### What the task asks
Exact reproduction is required for the lines below starting at the line with "La Fabbrica, Mousterian" and ending at the line with "Figure 1. ( a", both included. No other lines, and no pictures.

Start of Supplied material

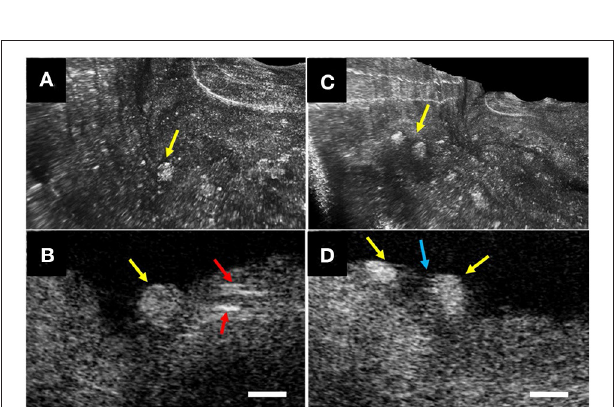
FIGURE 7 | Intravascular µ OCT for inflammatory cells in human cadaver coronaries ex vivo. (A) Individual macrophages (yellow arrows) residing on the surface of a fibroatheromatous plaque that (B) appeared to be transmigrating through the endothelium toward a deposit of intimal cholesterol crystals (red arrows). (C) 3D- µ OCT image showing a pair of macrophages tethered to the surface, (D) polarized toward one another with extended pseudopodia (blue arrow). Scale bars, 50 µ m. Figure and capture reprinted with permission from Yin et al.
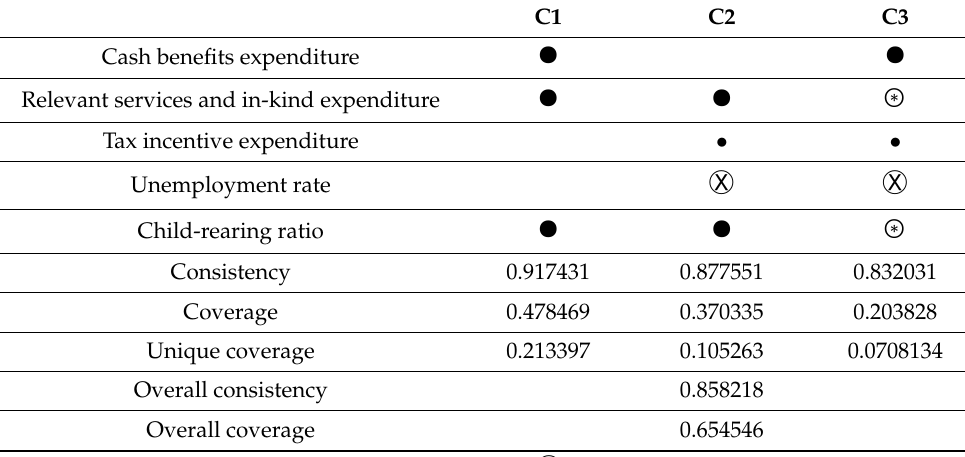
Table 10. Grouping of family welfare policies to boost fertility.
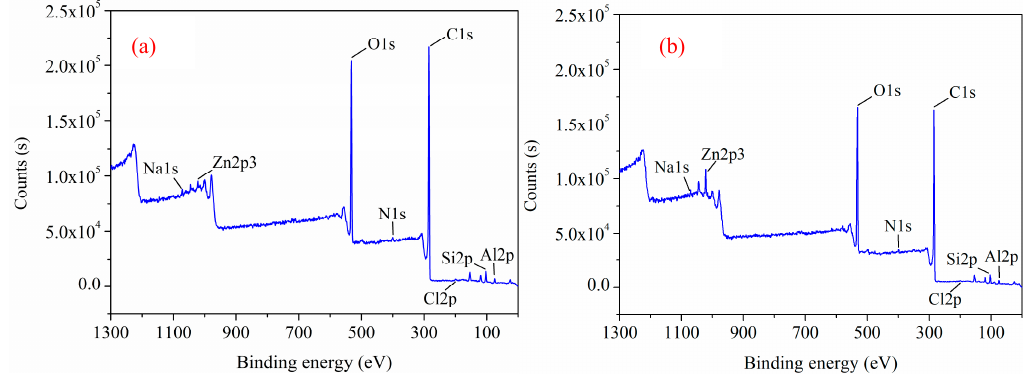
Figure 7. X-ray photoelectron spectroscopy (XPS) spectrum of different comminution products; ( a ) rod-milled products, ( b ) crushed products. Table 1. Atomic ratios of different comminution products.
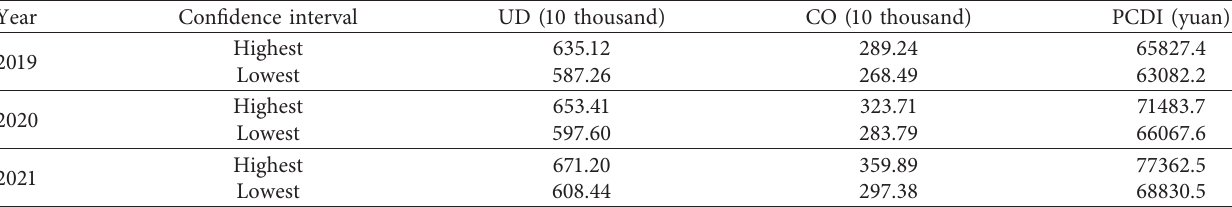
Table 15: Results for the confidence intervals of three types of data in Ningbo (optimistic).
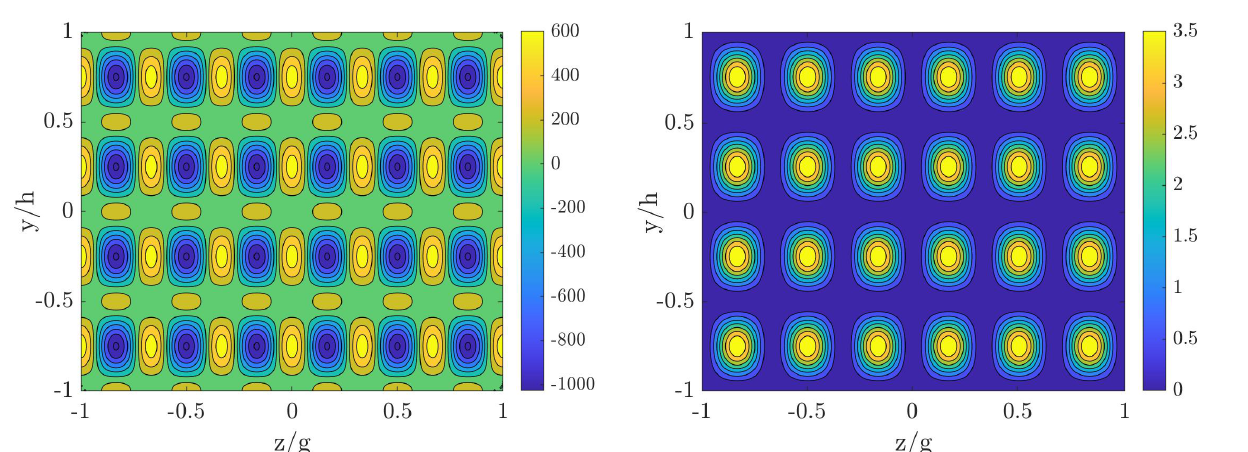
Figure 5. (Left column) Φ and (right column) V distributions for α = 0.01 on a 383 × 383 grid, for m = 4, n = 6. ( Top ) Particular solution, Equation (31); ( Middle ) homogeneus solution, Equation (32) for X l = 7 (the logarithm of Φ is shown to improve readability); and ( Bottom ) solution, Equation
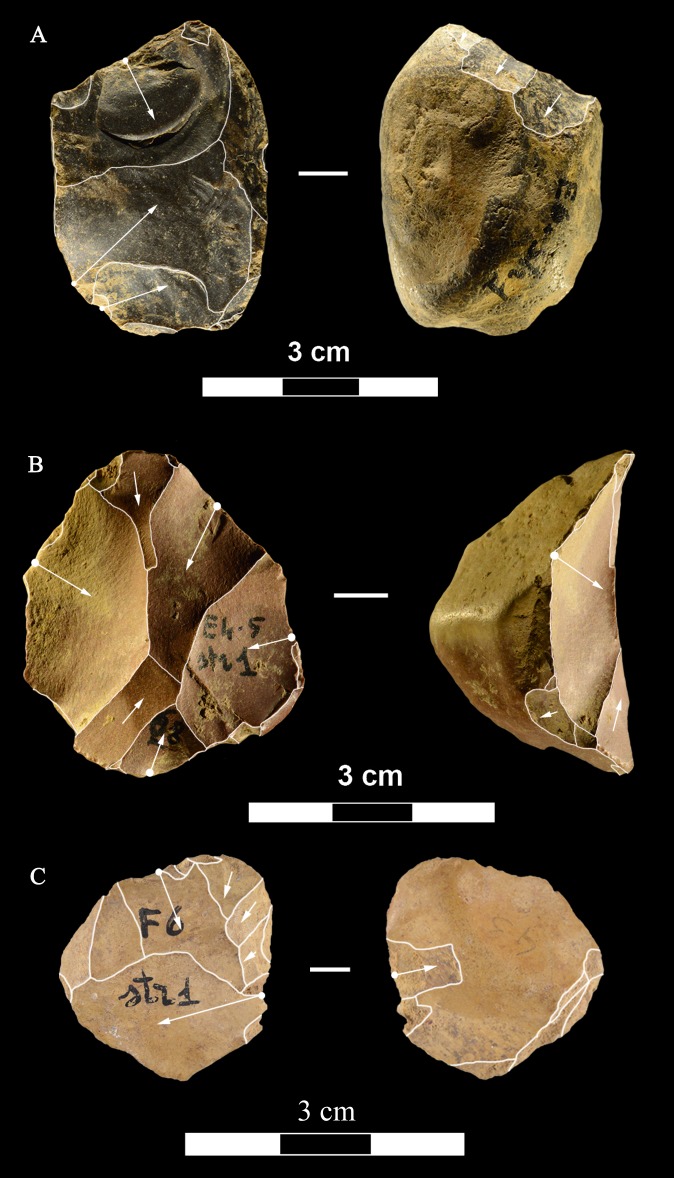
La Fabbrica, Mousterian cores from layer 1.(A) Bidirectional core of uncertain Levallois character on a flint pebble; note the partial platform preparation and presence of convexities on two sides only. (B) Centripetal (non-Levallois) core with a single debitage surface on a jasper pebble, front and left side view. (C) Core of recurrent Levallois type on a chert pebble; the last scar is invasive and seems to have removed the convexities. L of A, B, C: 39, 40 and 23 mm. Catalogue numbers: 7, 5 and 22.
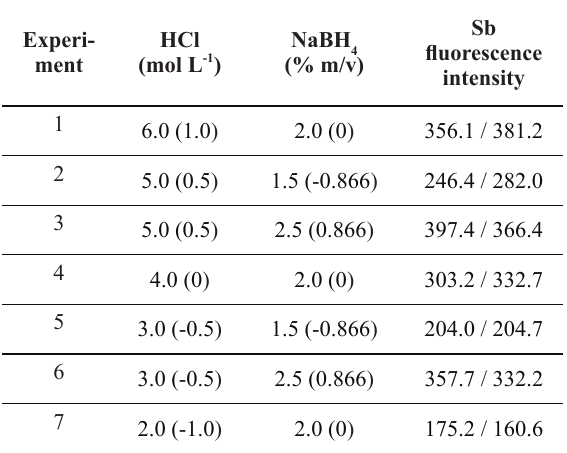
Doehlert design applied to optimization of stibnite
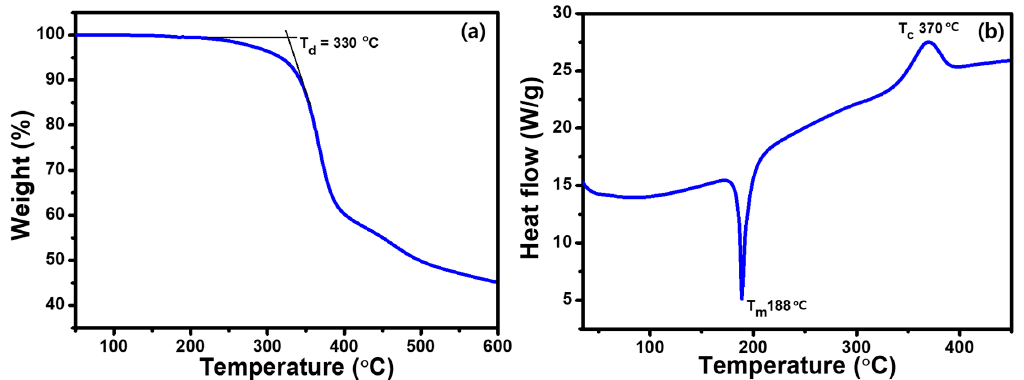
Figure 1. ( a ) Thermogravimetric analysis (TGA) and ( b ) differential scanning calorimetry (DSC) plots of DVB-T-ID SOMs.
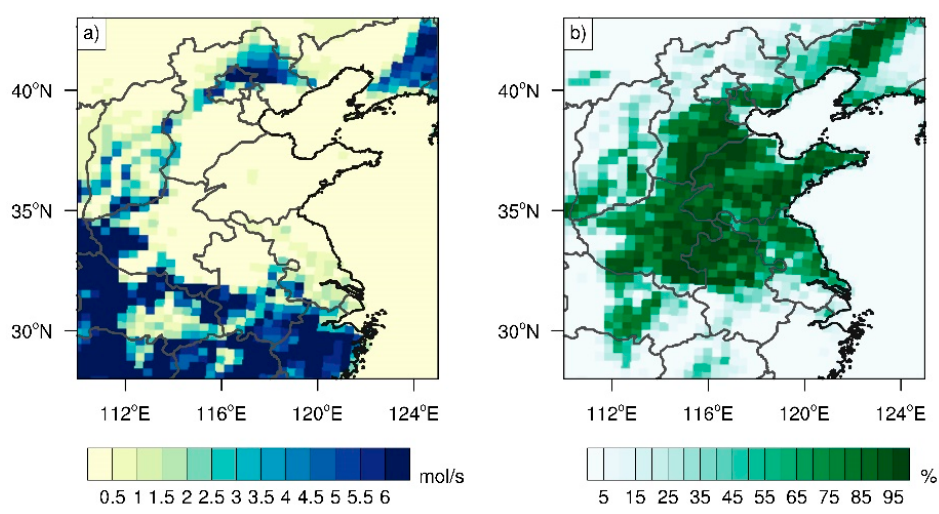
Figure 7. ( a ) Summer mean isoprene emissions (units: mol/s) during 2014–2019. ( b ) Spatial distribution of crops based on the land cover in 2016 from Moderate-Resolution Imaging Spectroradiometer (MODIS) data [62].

End of Supplied material

### Solution
La Fabbrica, Mousterian cores from layer 1.(A) Bidirectional core of uncertain Levallois character on a flint pebble; note the partial platform preparation and presence of convexities on two sides only. (B) Centripetal (non-Levallois) core with a single debitage surface on a jasper pebble, front and left side view. (C) Core of recurrent Levallois type on a chert pebble; the last scar is invasive and seems to have removed the convexities. L of A, B, C: 39, 40 and 23 mm. Catalogue numbers: 7, 5 and 22.
Doehlert design applied to optimization of stibnite
Figure 1. ( a ) Thermogravimetric analysis (TGA) and ( b ) differential scanning calorimetry (DSC) plots of DVB-T-ID SOMs.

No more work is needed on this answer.